** Problem requirements **
Copy out the cloud storage passage in full, word for word.

** Document extract **
==========
Cloud Storage

Recent reports indicate that cloud migration is on the rise as more and more organizations shift to working remotely. Cloud computing refers to storing and accessing digital data and programs on servers on the internet instead of on a computer. These servers are hosted and maintained by third-party cloud providers who are responsible for the data stored off-site. Authorized parties can access the data stored on the cloud whenever they need it. GoogleDrive, OneDrive and Dropbox are popular cloud storage options. Many digital transcription agencies prefer Dropbox for file submission and transfer as it is easy to use, secure, and efficient.
==========
** Dataset excerpts **
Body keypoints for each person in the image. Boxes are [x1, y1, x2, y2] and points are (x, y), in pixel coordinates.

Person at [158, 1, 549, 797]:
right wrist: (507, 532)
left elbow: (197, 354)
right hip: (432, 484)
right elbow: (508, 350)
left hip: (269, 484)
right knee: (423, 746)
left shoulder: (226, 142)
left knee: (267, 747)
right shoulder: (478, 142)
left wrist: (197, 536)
==========
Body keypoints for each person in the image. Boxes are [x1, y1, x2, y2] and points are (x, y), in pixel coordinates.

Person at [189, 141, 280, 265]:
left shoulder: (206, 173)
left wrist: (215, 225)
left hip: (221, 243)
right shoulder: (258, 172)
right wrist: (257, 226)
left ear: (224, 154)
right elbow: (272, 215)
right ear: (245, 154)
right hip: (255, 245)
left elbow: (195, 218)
==========
** Task answer **
Cloud Storage

Recent reports indicate that cloud migration is on the rise as more and more organizations shift to working remotely. Cloud computing refers to storing and accessing digital data and programs on servers on the internet instead of on a computer. These servers are hosted and maintained by third-party cloud providers who are responsible for the data stored off-site. Authorized parties can access the data stored on the cloud whenever they need it. GoogleDrive, OneDrive and Dropbox are popular cloud storage options. Many digital transcription agencies prefer Dropbox for file submission and transfer as it is easy to use, secure, and efficient.